Kein Einzelfall für die resolute Frau; aber die politische Führung will sie von den Vorwürfen ausgenommen haben. Raúl Castro habe auf dem letzten Parteitag des nationalen Frauenverbandes sehr klar auf derartige Fälle hingewiesen und gefragt, was das solle. Seitdem sind die Gerüchte, dass im Tourismussektor schwarze Bewerber geschnitten werden, leiser geworden. Gleichwohl sind sich Castañeda und Rubiero einig, dass mit dem Appell Raúl Castros die versteckte Diskriminierung der schwarzen Bevölkerungsminderheit in der kubanischen Gesellschaft nicht beendet ist.
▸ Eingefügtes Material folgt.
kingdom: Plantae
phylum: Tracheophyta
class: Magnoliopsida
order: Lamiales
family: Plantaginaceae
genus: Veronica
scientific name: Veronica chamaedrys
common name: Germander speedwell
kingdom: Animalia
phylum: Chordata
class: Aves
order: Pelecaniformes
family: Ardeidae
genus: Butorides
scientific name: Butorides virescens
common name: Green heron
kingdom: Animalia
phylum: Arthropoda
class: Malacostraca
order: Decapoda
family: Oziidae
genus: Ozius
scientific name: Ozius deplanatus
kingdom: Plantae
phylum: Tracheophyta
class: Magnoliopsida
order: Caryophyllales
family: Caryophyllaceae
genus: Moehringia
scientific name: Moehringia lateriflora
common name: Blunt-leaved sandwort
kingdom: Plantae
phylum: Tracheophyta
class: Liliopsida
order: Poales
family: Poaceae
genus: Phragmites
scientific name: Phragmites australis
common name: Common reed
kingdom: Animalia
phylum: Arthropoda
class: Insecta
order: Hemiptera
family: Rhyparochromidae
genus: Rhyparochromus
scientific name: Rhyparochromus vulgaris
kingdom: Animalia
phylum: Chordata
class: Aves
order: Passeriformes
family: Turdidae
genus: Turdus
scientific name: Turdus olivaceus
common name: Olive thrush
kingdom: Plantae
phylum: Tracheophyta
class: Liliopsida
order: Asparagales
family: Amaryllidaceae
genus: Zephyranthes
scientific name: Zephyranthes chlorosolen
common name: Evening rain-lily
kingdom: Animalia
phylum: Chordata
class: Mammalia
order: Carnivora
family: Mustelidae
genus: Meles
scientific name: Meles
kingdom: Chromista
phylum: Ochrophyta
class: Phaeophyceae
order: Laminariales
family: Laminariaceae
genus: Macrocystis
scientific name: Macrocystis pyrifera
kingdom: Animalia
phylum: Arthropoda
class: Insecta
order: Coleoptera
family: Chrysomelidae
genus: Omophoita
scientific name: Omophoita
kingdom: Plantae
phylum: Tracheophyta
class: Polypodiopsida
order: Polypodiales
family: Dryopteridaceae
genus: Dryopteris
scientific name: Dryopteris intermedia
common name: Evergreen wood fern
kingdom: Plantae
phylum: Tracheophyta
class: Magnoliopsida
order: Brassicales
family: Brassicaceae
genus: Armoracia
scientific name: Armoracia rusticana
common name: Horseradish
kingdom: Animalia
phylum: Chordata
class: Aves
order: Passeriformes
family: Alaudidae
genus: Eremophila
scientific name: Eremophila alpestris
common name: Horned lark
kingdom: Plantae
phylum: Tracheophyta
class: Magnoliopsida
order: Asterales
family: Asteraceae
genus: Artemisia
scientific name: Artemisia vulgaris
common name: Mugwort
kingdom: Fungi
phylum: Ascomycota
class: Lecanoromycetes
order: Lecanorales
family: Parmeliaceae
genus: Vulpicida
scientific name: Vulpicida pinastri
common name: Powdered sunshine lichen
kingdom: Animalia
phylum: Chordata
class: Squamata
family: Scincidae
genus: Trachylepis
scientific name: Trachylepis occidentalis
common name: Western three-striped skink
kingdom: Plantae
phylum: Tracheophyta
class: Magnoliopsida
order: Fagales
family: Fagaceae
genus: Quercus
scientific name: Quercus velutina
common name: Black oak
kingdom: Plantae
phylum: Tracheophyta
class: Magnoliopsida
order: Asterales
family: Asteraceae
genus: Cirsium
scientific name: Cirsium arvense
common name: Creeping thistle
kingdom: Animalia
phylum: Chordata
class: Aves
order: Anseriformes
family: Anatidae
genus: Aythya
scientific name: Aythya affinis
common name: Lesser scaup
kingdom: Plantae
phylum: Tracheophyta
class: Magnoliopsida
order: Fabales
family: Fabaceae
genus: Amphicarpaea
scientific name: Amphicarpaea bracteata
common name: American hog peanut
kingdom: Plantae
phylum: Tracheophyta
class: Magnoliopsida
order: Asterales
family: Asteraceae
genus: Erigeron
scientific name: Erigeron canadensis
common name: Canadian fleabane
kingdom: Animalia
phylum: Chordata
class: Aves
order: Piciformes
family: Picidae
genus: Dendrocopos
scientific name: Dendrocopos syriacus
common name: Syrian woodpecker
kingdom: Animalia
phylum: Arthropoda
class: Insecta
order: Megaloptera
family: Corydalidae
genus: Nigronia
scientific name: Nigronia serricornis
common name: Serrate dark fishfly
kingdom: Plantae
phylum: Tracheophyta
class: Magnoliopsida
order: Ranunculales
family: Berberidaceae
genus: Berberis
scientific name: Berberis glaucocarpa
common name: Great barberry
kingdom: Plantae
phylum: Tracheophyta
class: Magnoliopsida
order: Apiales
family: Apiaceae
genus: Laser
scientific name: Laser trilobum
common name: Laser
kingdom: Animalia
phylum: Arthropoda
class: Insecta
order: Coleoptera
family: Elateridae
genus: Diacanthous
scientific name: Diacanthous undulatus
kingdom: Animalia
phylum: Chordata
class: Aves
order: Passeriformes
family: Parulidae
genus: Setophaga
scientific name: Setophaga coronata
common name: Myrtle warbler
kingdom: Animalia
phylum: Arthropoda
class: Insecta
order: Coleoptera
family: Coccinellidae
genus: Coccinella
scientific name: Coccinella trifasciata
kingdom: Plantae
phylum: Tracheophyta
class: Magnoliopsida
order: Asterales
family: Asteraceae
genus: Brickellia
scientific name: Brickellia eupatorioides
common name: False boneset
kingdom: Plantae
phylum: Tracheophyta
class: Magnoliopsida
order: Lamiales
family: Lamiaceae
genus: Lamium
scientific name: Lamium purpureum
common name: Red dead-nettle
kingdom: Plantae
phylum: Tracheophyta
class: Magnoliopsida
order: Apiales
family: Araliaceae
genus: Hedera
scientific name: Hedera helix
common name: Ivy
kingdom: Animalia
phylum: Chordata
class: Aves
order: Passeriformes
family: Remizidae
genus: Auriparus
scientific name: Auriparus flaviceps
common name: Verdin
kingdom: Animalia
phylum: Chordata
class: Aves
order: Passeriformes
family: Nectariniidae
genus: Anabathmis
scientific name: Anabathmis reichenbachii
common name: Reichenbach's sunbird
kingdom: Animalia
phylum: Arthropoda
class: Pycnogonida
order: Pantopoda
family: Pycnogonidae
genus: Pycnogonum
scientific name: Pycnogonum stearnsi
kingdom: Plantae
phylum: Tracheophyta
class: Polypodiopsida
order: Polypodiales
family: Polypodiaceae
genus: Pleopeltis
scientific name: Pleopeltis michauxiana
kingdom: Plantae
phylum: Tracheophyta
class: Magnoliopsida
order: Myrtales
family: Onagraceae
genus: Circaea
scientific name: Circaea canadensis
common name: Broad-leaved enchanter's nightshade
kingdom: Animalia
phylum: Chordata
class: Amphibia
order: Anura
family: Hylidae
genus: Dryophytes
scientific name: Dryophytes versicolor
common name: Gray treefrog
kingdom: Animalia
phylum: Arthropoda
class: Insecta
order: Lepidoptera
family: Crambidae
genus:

Beide sehen das Phänomen als historisches Problem an, das 400 Jahre alt und nicht per Federstrich zu entsorgen sei.
Offene Zentren wie das Museo de Orishas seien darauf eine gute Antwort. Und auch die zunehmende Akzeptanz der Yoruba-Religion in der weissen Bevölkerungsschicht spricht für diese Argumentation. Hellhäutige Yabos sind in Kuba im Strassenbild nicht mehr die Ausnahme. Auch der alte Mann, der seinen Karren mit der Figur des heiligen Lazarus am Museum vorbeischiebt und um eine Spende für Babalú Ayé, das Yoruba-Pendant zum katholischen Heiligen, bittet, ist weiss.